What you should do: Check each line of the material below for "Right" and copy those where it appears.

BEGIN Data extracts

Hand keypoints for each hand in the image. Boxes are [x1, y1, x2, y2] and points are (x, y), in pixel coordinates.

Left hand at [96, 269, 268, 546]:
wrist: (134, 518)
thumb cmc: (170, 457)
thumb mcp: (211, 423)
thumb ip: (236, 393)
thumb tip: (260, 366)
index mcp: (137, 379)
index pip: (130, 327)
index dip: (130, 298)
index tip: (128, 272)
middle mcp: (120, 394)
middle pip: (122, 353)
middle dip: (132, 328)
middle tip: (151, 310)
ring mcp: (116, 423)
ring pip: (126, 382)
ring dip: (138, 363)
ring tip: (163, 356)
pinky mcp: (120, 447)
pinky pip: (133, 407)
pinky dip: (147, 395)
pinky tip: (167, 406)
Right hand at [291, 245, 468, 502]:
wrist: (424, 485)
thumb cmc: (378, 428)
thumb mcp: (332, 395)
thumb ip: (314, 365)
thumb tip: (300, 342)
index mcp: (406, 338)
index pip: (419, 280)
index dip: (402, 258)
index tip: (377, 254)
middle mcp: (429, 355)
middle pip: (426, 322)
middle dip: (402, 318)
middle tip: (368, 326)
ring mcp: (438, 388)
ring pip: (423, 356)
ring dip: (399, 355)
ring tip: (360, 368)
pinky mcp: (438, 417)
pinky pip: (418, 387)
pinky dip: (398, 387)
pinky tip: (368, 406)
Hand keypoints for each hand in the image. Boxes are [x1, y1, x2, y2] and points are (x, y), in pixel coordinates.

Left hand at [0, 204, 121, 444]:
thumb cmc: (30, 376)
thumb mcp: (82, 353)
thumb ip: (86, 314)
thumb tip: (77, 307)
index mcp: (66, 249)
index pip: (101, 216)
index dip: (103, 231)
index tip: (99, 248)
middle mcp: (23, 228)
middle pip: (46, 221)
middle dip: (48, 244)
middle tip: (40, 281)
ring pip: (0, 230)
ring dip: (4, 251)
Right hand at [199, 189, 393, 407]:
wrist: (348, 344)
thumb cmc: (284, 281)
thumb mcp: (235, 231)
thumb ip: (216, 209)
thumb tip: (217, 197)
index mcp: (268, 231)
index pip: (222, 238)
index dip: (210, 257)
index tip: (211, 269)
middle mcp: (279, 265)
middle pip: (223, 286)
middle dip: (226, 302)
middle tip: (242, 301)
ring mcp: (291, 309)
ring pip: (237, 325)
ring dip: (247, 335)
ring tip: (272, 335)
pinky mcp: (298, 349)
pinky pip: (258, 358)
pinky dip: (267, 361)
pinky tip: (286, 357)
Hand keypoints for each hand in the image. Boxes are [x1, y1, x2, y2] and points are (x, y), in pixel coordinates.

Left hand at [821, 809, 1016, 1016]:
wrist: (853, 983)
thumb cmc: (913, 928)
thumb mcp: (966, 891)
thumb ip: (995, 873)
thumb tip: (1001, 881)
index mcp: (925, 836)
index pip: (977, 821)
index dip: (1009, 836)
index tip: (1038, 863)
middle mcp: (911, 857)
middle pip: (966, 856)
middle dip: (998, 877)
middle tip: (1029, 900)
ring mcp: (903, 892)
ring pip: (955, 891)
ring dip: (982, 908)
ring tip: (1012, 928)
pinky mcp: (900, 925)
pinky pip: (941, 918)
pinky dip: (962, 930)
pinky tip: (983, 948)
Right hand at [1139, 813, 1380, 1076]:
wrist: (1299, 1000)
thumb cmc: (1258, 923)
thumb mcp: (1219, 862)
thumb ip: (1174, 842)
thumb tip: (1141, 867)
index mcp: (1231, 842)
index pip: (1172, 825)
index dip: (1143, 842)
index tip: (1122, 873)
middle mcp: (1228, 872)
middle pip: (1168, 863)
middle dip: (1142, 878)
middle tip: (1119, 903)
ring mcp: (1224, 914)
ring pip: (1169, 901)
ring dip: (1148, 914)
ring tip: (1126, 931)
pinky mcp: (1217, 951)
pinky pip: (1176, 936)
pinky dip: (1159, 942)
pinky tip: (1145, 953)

END Data extracts

Answer to this exercise:
Right hand at [291, 245, 468, 502]:
Right hand at [199, 189, 393, 407]:
Right hand at [1139, 813, 1380, 1076]:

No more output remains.